Not only were Froot Loops never listed on a food pyramid, no food pyramid has been included in federal dietary guidelines for over a decade, raising the question of why the administration was repeatedly attacking a defunct polyhedron. The original food pyramid was introduced in 1992, significantly revised in 2005, and ditched entirely in 2011. Since then, the guidelines have used MyPlate as a visual aid, intended to provide a simplistic depiction of the foods people should eat, in their recommended proportions, on a plate.
Inconsistent imagery
The resurrection of a pyramid in its upside-down form clarifies the administration's geometric obsession. In the new funnel version, though, the food groups are a jumbled spectrum, rather than stacked or divided, leaving proportions up to guesswork. The wide top of the funnel includes a large slab of red meat, a wedge of cheese, a whole roasted bird, broccoli, carrots, and a bag of frozen peas. As it tapers downward, it includes whole milk and unsweetened yogurt, "healthy fats" including olive oil and a stick of butter, as well as fruits and nuts, and then ends with whole grains.

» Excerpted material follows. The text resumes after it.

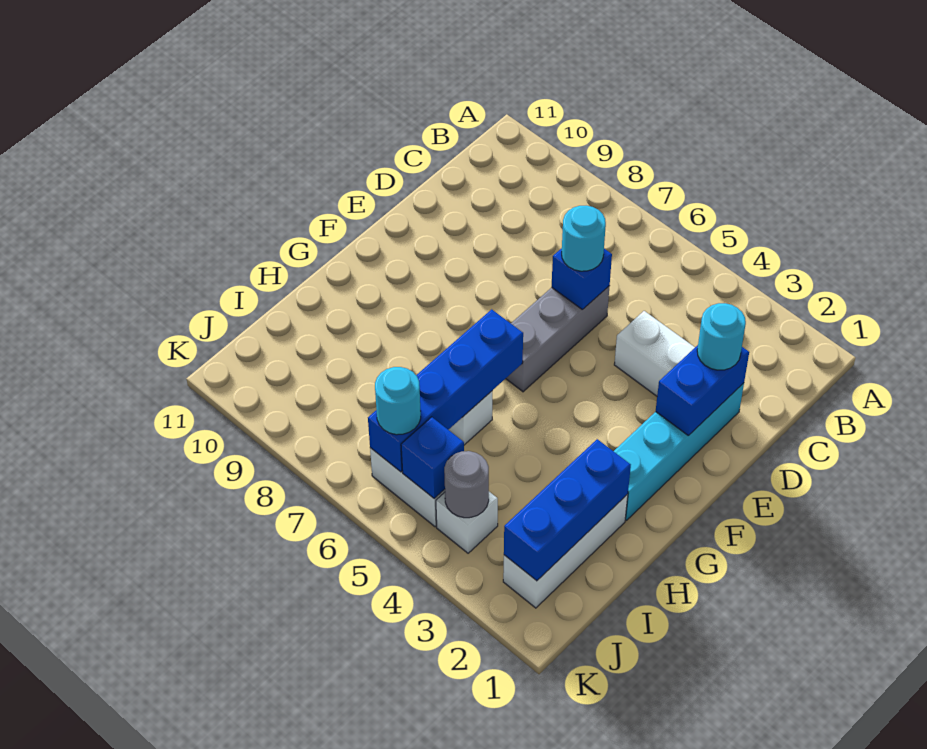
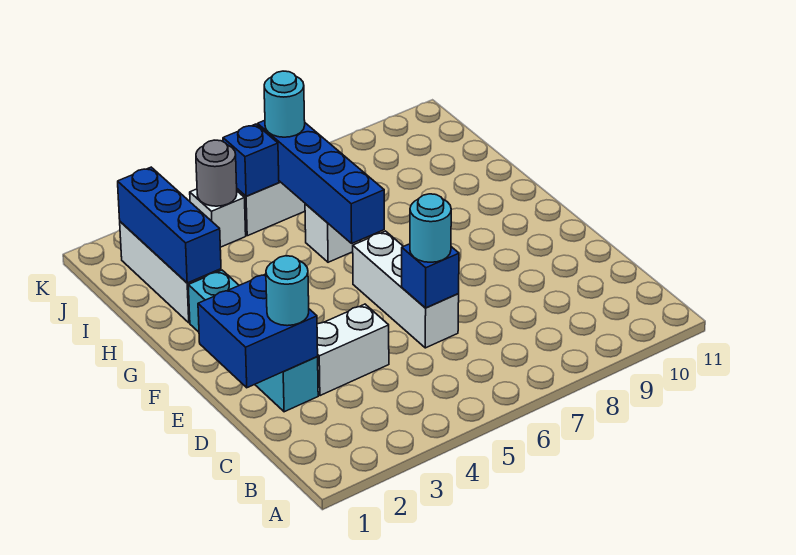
blue brick D2:E2 level 2 -> blue brick D1:E2 level 2
grey brick D6:F6 level 1 -> white brick D6:F6 level 1

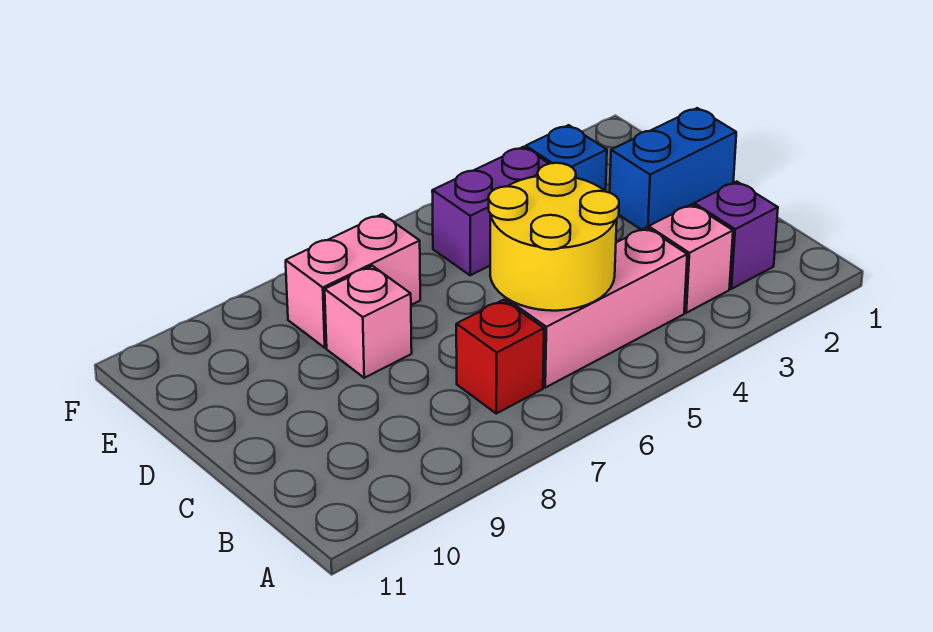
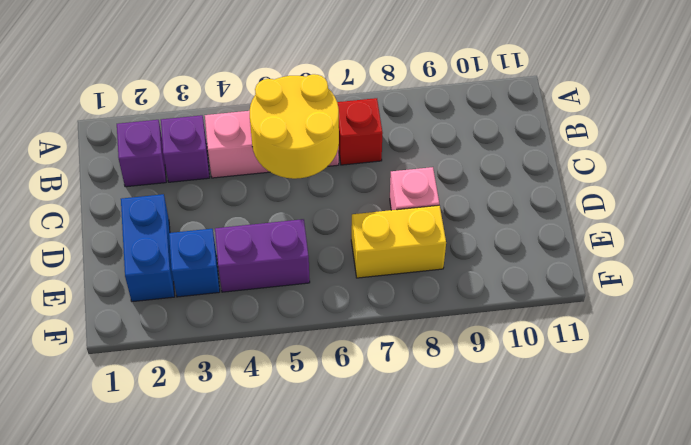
pink brick B3 level 1 -> purple brick B3 level 1
blue brick D1:D2 level 1 -> blue brick D2:E2 level 1
pink brick E7:E8 level 1 -> yellow brick E7:E8 level 1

(The written guidance identifies "healthy fats" as olive oil, but also "butter or beef tallow." Beef tallow is a fat Kennedy has personally endorsed, but is probably harder to easily depict in a drawing.)
The visual guidance seems to create some conflict with the guidelines' written recommendation to limit saturated fat to 10 percent of total calories, given that red meat and whole-fat dairy contain high amounts of saturated fat.
In a response, the American Heart Association said it was "concerned" about the guidelines, noting that saturated fats, along with salt, are the "primary drivers of cardiovascular disease." The guidance also suggests that people can eat more than the recommended 2,300 mg limit of sodium a day if they work out to, they said, "offset sweat losses" (no citation included).
Pending scientific evidence suggesting otherwise, the AHA's stance is for people to reduce sugar and sodium and to "prioritize plant-based proteins, seafood and lean meats and to limit high-fat animal products including red meat, butter, lard and tallow, which are linked to increased cardiovascular risk."
Boozy breakfast?
Another change in the guidelines that is conspicuously missing scientific backing is a rollback of recommendations to limit alcohol. Gone from the federal guidance is the previous hard limit of no more than two drinks a day for men and one drink a day for women. Instead, the guidance encourages Americans to simply drink "less."
When a reporter asked about this in the press briefing Wednesday, Dr. Mehmet Oz, administrator of the Centers for Medicare & Medicaid Services, responded, saying, "alcohol is a social lubricant that brings people together."
"In the best-case scenario, I don't think you should drink alcohol, but it does allow people an excuse to bond and socialize," Oz said. "And there's probably nothing healthier than having a good time with friends in a safe way." While he emphasized small amounts, he went on to note that in "blue zones," areas where people seem to live long lives, alcohol is part of diets.
"So, there is alcohol on these dietary guidelines, but the implication is don't have it for breakfast."
Conflicts of interest
While the guidelines seem favorable for the alcohol industry, overall, the meat and dairy industry are the clear winners, topping the funnel. Documents released alongside the dietary guidelines identify nine experts who helped craft the final document. Of the nine, at least four have had ties to the meat and dairy industry in the past three years. Those include the National Cattleman's Beef Association, the National Pork Board, the National Dairy Council, and the California Dairy Research Foundation. Two also had links to General Mills, and one was linked to pharmaceutical giant Novo Nordisk, maker of weight-loss drug Wegovy among many other medications. The clear conflicts of interest have already drawn criticism from outside nutrition experts.